Faust will sich gerade das Leben nehmen, als das Ostergeläut beginnt. Er erinnert sich an glückliche Kindheitstage und so halten die Glocken ihn vom Selbstmord ab. Manchen Menschen bedeutet das Kirchengeläut Geborgenheit oder Tradition, andere wiederum fühlen sich gestört. Zu laut, zu früh, zu oft finden sie. Auch im Kölner Süden gibt es Bürger, die sich über das regelmäßige Kirchengeläut beschweren.
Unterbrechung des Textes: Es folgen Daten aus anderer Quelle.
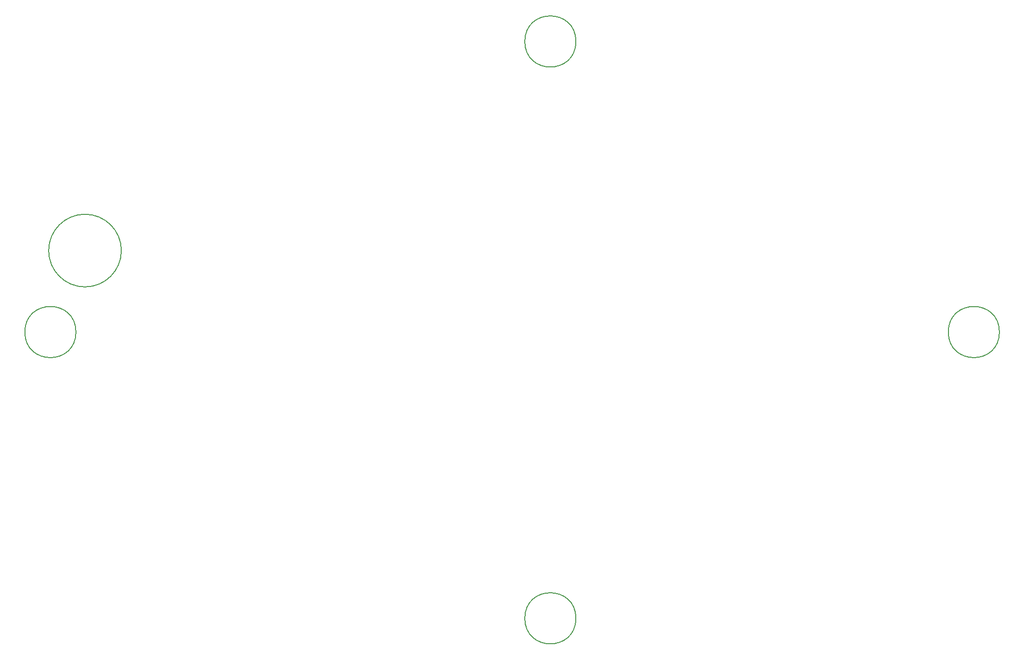
<source format=gbr>
%TF.GenerationSoftware,KiCad,Pcbnew,7.0.1*%
%TF.CreationDate,2023-08-25T12:13:54-06:00*%
%TF.ProjectId,UFC_Main,5546435f-4d61-4696-9e2e-6b696361645f,rev?*%
%TF.SameCoordinates,Original*%
%TF.FileFunction,Other,Comment*%
%FSLAX46Y46*%
G04 Gerber Fmt 4.6, Leading zero omitted, Abs format (unit mm)*
G04 Created by KiCad (PCBNEW 7.0.1) date 2023-08-25 12:13:54*
%MOMM*%
%LPD*%
G01*
G04 APERTURE LIST*
%ADD10C,0.150000*%
G04 APERTURE END LIST*
D10*
%TO.C,MK1*%
X95445560Y105569200D02*
G75*
G03*
X95445560Y105569200I-4500000J0D01*
G01*
%TO.C,MK2*%
X169994560Y54388200D02*
G75*
G03*
X169994560Y54388200I-4500000J0D01*
G01*
%TO.C,MK3*%
X95445560Y3969200D02*
G75*
G03*
X95445560Y3969200I-4500000J0D01*
G01*
%TO.C,MK4*%
X7434560Y54388200D02*
G75*
G03*
X7434560Y54388200I-4500000J0D01*
G01*
%TO.C,MK5*%
X15430560Y68739200D02*
G75*
G03*
X15430560Y68739200I-6400000J0D01*
G01*
%TD*%
M02*

</source>
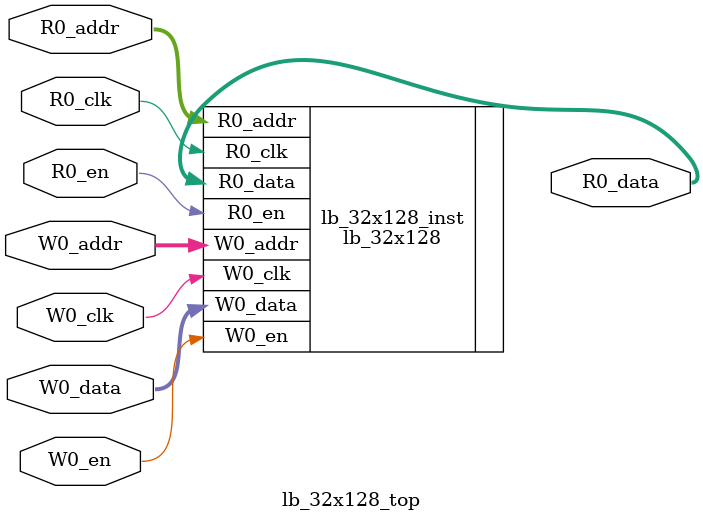
<source format=v>
module lb_32x128_top(
  input  [4:0]   R0_addr,
  input          R0_en,
                 R0_clk,
  output [7:0] R0_data,
  input  [4:0]   W0_addr,
  input          W0_en,
                 W0_clk,
  input  [7:0] W0_data
);
    lb_32x128 lb_32x128_inst (
        .R0_addr(R0_addr),
        .R0_en(R0_en),
        .R0_clk(R0_clk),
        .R0_data(R0_data),
        .W0_addr(W0_addr),
        .W0_en(W0_en),
        .W0_clk(W0_clk),
        .W0_data(W0_data)
    );
endmodule


</source>
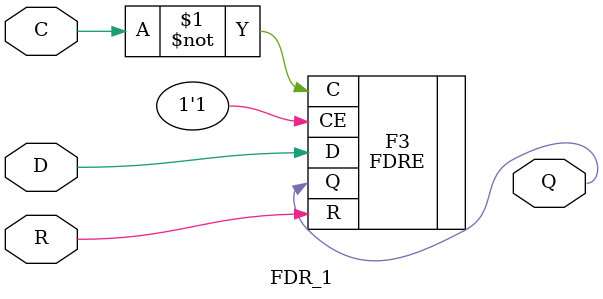
<source format=v>


`timescale  1 ps / 1 ps

module FDR_1 (Q, C, D, R);

    parameter [0:0] INIT = 1'b0;

    output Q;

    input  C, D, R;

    wire Q;

    FDRE #(.INIT(INIT)) F3(.Q(Q), .C(~C), .CE(1'b1), .D(D), .R(R));

endmodule


</source>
Allerdings garantiert das Grundgesetz die Religionsfreiheit und deckt das Läuten von Kirchglocken im Rahmen der religiösen Ausübung ab.

Wir fragen Sie: 

Wie empfinden das Kirchenläuten und was bedeutetet es Ihnen?

 

Karl-Josef-Windt, Weiß, Leitender Pfarrer der katholischen Kirche im Rheinbogen

Als Pastor hier im Kölner Süden wohne ich direkt neben einer Kirche und freue mich über das Kirchengeläut. Zweimal täglich – um 12.00 Uhr und um 19.00 Uhr – rufen uns die Glocken zu einem Moment des Innehaltens und für manche zum Gebet. Wenn die Kirchenglocken zu den Gottesdiensten läuten – oft mit unterschiedlichen Glocken – laden Sie uns ein, im Gottesdienst Gottes Stärkung und Geborgenheit zu erfahren. Außerdem läuten die Glocken vor Taufgottesdiensten, um neue Gemeindemitglieder willkommen zu heißen und vor Beerdigungen, um Menschen auf ihrem letzten irdischen Weg zu begleiten. Es ist stimmungsvoll, wenn alle Kirchenglocken unserer Stadt ein neues Jahr einläuten. Kirchenglocken strahlen auch Festlichkeit und Frieden aus.

 

Arnold Güttler, Südstadt

Obwohl ich politisch links bin, empfinde ich das Kirchenläuten als Teil unserer Tradition und als Kulturerbe. Ein Sonntag ohne Glockenläuten – wenn ich mir das vorstelle, dann fehlt mir was. In Polen, wo ich aufgewachsen bin, haben die Kirchglocken den Rhythmus des Tages bestimmt. Als Kinder wussten wir, wenn die Abendglocken läuten, dann ist das Spielen bald vorbei. Ich kann gar nicht verstehen, dass es jemanden stört.

 

Andreas Schiering, Zollstock

Grundsätzlich gehört das Kirchenläuten zum Alltag dazu. Aber nicht mehr zeitgemäß ist die Uhrzeit und Umfang des Läutens. Morgens um 7.00 Uhr, vier Schläge für die volle Stunde,  sieben Schläge für die Uhrzeit, danach ein vierminütiges Angelusgeläut, von montags bis freitags, wiederholend abends.
Laut Umweltamt, das zweimal vor Ort war, entsteht eine kurzweilige Überschreitung der Lärmgrenze durch das Kirchengeläut der Kirche, in deren unmittelbarer Nähe ich wohnte. Als Außenstehender ist es kaum nachzuvollziehen, aber der Schall dringt sehr intensiv in ein Wohnkarree. Der Schall kann von dort nicht entweichen. Das Gespräch mit Kirchenvertretern hinsichtlich dieses Problems war ohne Erfolg. Ich bin schließlich weggezogen und die Wohnung – eine Mietwohnung – bleibt bis auf weiteres leer, trotz Wohnungsknappheit.